Admin only. The underlying GET /api/v1/documents/{id}/history endpoint
requires ROLE_ADMIN because the history includes raw PII span text. Non-admin
reviewers receive 403 if they call the endpoint directly; the popup button
is hidden for non-admins in the UI.
Download CSV¶
The popup has a Download button that exports the document's full audit
history (not just the page currently shown) as a CSV file, sorted newest to
oldest. The file is named audit-log-<documentId>.csv.

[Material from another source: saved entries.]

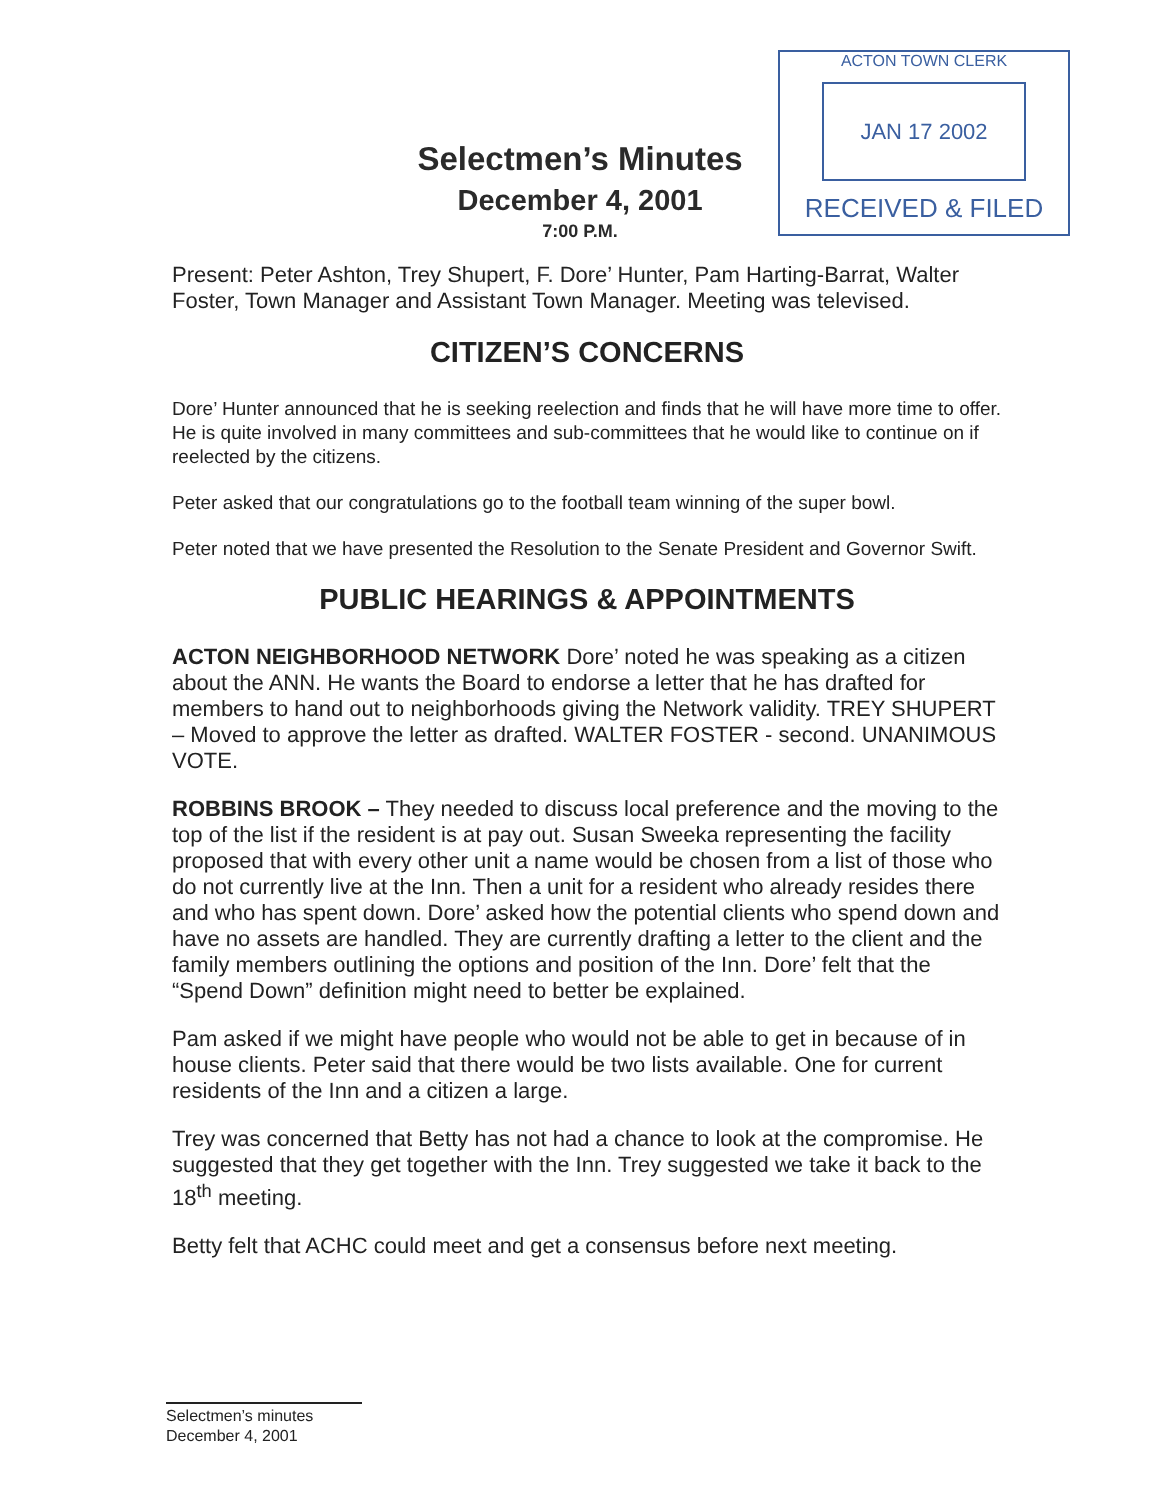Selectmen’s Minutes
December 4, 2001
7:00 P.M.
ACTON TOWN CLERK
JAN 17 2002
RECEIVED & FILED
Present: Peter Ashton, Trey Shupert, F. Dore’ Hunter, Pam Harting-Barrat, Walter Foster, Town Manager and Assistant Town Manager. Meeting was televised.
CITIZEN’S CONCERNS
Dore’ Hunter announced that he is seeking reelection and finds that he will have more time to offer. He is quite involved in many committees and sub-committees that he would like to continue on if reelected by the citizens.
Peter asked that our congratulations go to the football team winning of the super bowl.
Peter noted that we have presented the Resolution to the Senate President and Governor Swift.
PUBLIC HEARINGS & APPOINTMENTS
ACTON NEIGHBORHOOD NETWORK Dore’ noted he was speaking as a citizen about the ANN. He wants the Board to endorse a letter that he has drafted for members to hand out to neighborhoods giving the Network validity. TREY SHUPERT – Moved to approve the letter as drafted. WALTER FOSTER - second. UNANIMOUS VOTE.
ROBBINS BROOK – They needed to discuss local preference and the moving to the top of the list if the resident is at pay out. Susan Sweeka representing the facility proposed that with every other unit a name would be chosen from a list of those who do not currently live at the Inn. Then a unit for a resident who already resides there and who has spent down. Dore’ asked how the potential clients who spend down and have no assets are handled. They are currently drafting a letter to the client and the family members outlining the options and position of the Inn. Dore’ felt that the “Spend Down” definition might need to better be explained.
Pam asked if we might have people who would not be able to get in because of in house clients. Peter said that there would be two lists available. One for current residents of the Inn and a citizen a large.
Trey was concerned that Betty has not had a chance to look at the compromise. He suggested that they get together with the Inn. Trey suggested we take it back to the 18<sup>th</sup> meeting.
Betty felt that ACHC could meet and get a consensus before next meeting.
Selectmen’s minutes
December 4, 2001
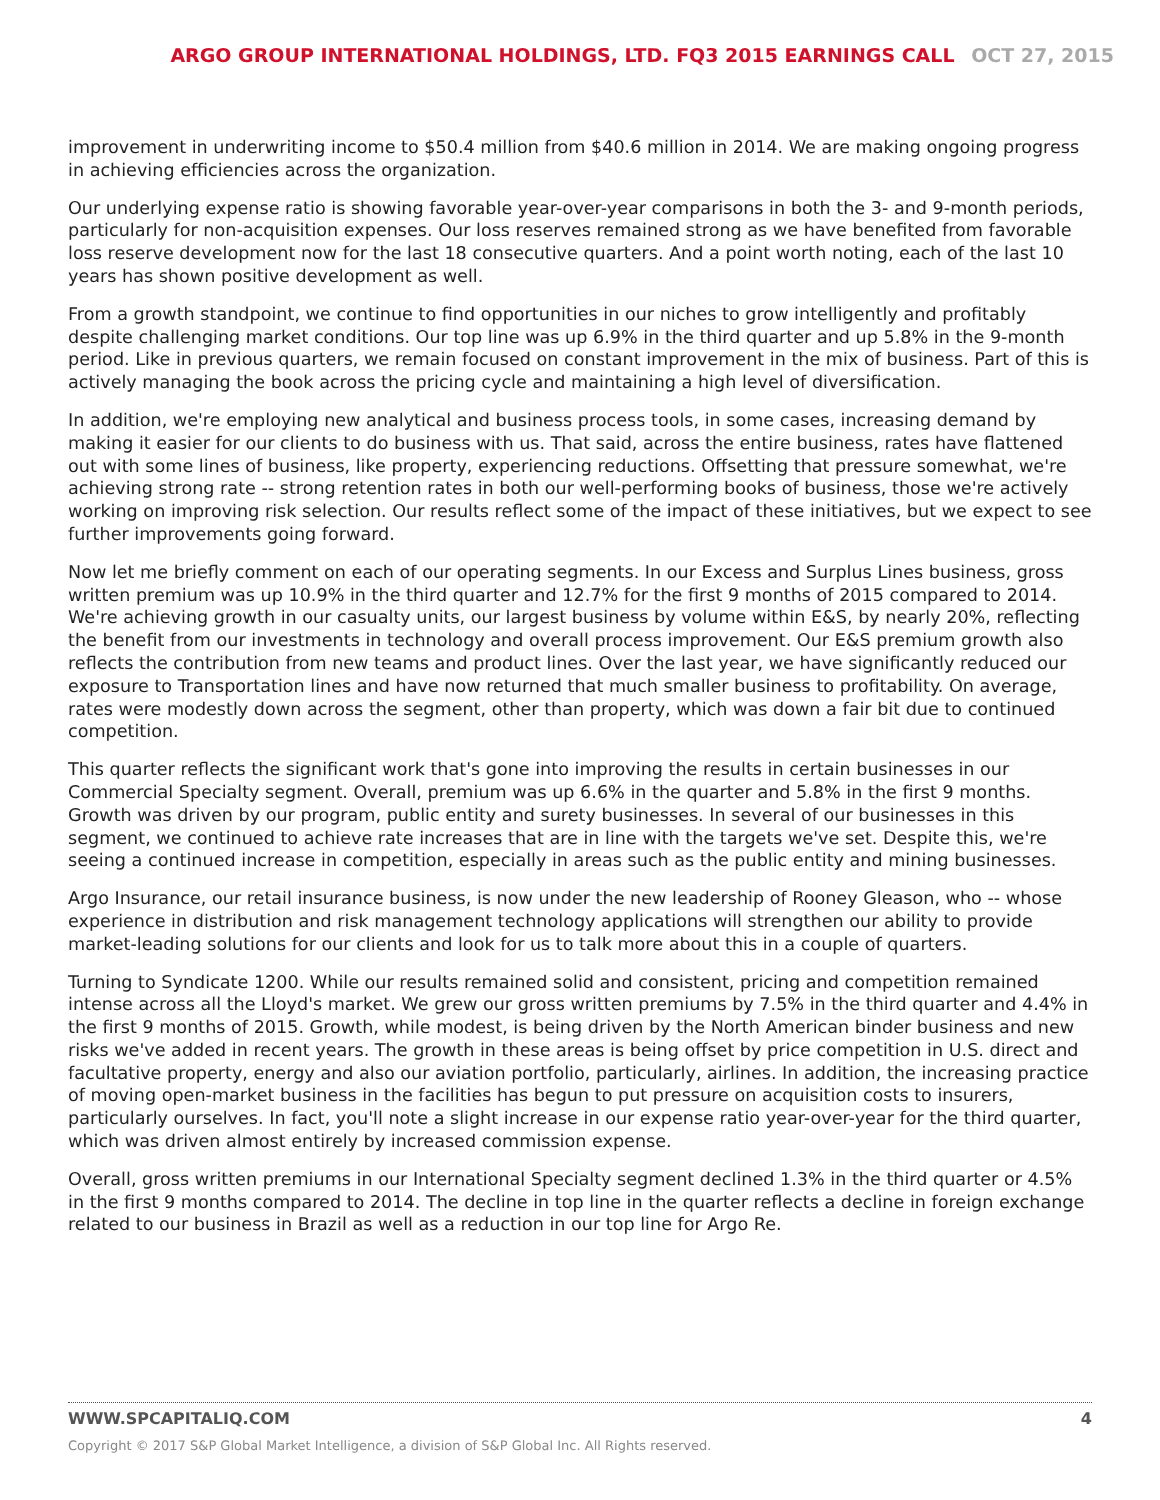ARGO GROUP INTERNATIONAL HOLDINGS, LTD. FQ3 2015 EARNINGS CALL OCT 27, 2015
improvement in underwriting income to $50.4 million from $40.6 million in 2014. We are making ongoing progress in achieving efficiencies across the organization.
Our underlying expense ratio is showing favorable year-over-year comparisons in both the 3- and 9-month periods, particularly for non-acquisition expenses. Our loss reserves remained strong as we have benefited from favorable loss reserve development now for the last 18 consecutive quarters. And a point worth noting, each of the last 10 years has shown positive development as well.
From a growth standpoint, we continue to find opportunities in our niches to grow intelligently and profitably despite challenging market conditions. Our top line was up 6.9% in the third quarter and up 5.8% in the 9-month period. Like in previous quarters, we remain focused on constant improvement in the mix of business. Part of this is actively managing the book across the pricing cycle and maintaining a high level of diversification.
In addition, we're employing new analytical and business process tools, in some cases, increasing demand by making it easier for our clients to do business with us. That said, across the entire business, rates have flattened out with some lines of business, like property, experiencing reductions. Offsetting that pressure somewhat, we're achieving strong rate -- strong retention rates in both our well-performing books of business, those we're actively working on improving risk selection. Our results reflect some of the impact of these initiatives, but we expect to see further improvements going forward.
Now let me briefly comment on each of our operating segments. In our Excess and Surplus Lines business, gross written premium was up 10.9% in the third quarter and 12.7% for the first 9 months of 2015 compared to 2014. We're achieving growth in our casualty units, our largest business by volume within E&S, by nearly 20%, reflecting the benefit from our investments in technology and overall process improvement. Our E&S premium growth also reflects the contribution from new teams and product lines. Over the last year, we have significantly reduced our exposure to Transportation lines and have now returned that much smaller business to profitability. On average, rates were modestly down across the segment, other than property, which was down a fair bit due to continued competition.
This quarter reflects the significant work that's gone into improving the results in certain businesses in our Commercial Specialty segment. Overall, premium was up 6.6% in the quarter and 5.8% in the first 9 months. Growth was driven by our program, public entity and surety businesses. In several of our businesses in this segment, we continued to achieve rate increases that are in line with the targets we've set. Despite this, we're seeing a continued increase in competition, especially in areas such as the public entity and mining businesses.
Argo Insurance, our retail insurance business, is now under the new leadership of Rooney Gleason, who -- whose experience in distribution and risk management technology applications will strengthen our ability to provide market-leading solutions for our clients and look for us to talk more about this in a couple of quarters.
Turning to Syndicate 1200. While our results remained solid and consistent, pricing and competition remained intense across all the Lloyd's market. We grew our gross written premiums by 7.5% in the third quarter and 4.4% in the first 9 months of 2015. Growth, while modest, is being driven by the North American binder business and new risks we've added in recent years. The growth in these areas is being offset by price competition in U.S. direct and facultative property, energy and also our aviation portfolio, particularly, airlines. In addition, the increasing practice of moving open-market business in the facilities has begun to put pressure on acquisition costs to insurers, particularly ourselves. In fact, you'll note a slight increase in our expense ratio year-over-year for the third quarter, which was driven almost entirely by increased commission expense.
Overall, gross written premiums in our International Specialty segment declined 1.3% in the third quarter or 4.5% in the first 9 months compared to 2014. The decline in top line in the quarter reflects a decline in foreign exchange related to our business in Brazil as well as a reduction in our top line for Argo Re.
WWW.SPCAPITALIQ.COM 4
Copyright © 2017 S&P Global Market Intelligence, a division of S&P Global Inc. All Rights reserved.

Only administrators can download the audit log. For non-admin users the
Download button is rendered disabled with a tooltip explaining the
restriction; the underlying API endpoint
(GET /api/v1/documents/{id}/history.csv) also rejects non-admin requests
with HTTP 403.
The export itself is audited. Before generating the CSV, Arbiter writes a
DOCUMENT_AUDIT_EXPORT entry capturing the admin who initiated the
download and the timestamp. Because the entry is recorded before the
audit log is queried, and the CSV is sorted newest-first, the export event
appears as the top row of every downloaded file — so each export is
self-attesting.
The CSV is intended as a chain-of-custody artifact and is redacted on export: the PII text of each span is omitted. Instead, span entries include the span's location so you can correlate the entry back to the original document without leaking the PII value itself.
Columns:
| Column | Notes |
|---|---|
timestamp |
ISO-8601 UTC instant |
actor |
Email address of the user who performed the action (blank if system). The CSV always uses the email address; the JSON history endpoints (GET …/history and GET …/spans/{id}/history) use the MongoDB user ID by default — pass ?resolveActors=true (admin only) to receive email addresses there instead. |
action |
The action code (e.g. SPAN_UPDATE, DOCUMENT_INGEST) |
resourceType |
Document or Span |
resourceId |
The document or span ID |
spanType |
PII type — populated only for span entries |
spanCharacterStart |
Inclusive start offset in the document text (span entries) |
spanCharacterEnd |
Exclusive end offset in the document text (span entries) |
spanPage |
1-based page number for PDF documents (span entries) |
details |
The per-action details map, JSON-encoded in a quoted field |
spanText is never present in the CSV. If you need to correlate an
entry back to the actual PII value, do so against your secured copy of the
original document using the character offsets and page number.
LLM-as-a-Judge events¶
Every call that sends document content to an Ollama instance produces a
DOCUMENT_PII_SENT_TO_LLM entry. The event is written before the HTTP
request leaves Arbiter so the record exists even when Ollama is unreachable
or returns an error.
Field in details |
Content |
|---|---|
instanceId |
MongoDB ID of the Ollama instance |
instanceName |
Display name of the Ollama instance |
model |
Model name sent to Ollama (e.g. llama3) |
spanCount |
Number of PII spans included in the prompt (Explain calls only) |
spanId |
ID of the span being evaluated (Second Opinion calls only) |
spanType |
PII type of that span (Second Opinion calls only) |
The resource type is always Document and the resource ID is the parent
document's ID — even for Second Opinion calls, which originate from a span —
because the full document text is always included in the prompt.
Ollama logging
Arbiter sends the full unredacted document text and all PII span values
to Ollama in the request body. Ollama must be deployed with request-body
logging disabled. If OLLAMA_DEBUG=1 is set or your Ollama deployment
forwards request bodies to an external logging sink, PII will appear in
logs outside Arbiter's security boundary. See
Admin → LLM-as-a-Judge for configuration
requirements.
Storage and retention¶
Audit entries are stored in MongoDB and are indexed by timestamp, the actor's email, action, resource type, and resource ID so the Audit Log search remains fast as the collection grows. Arbiter does not automatically expire entries — set up a database-level TTL on the timestamp field or a periodic deletion job if you need bounded retention.
Failure modes¶
If writing an audit entry fails (e.g., MongoDB is unavailable for a moment), the action it describes still succeeds — the audit service swallows the exception and logs a warning. This trades audit completeness for application availability; review logs from the Arbiter process for any "Failed to write audit log entry" warnings.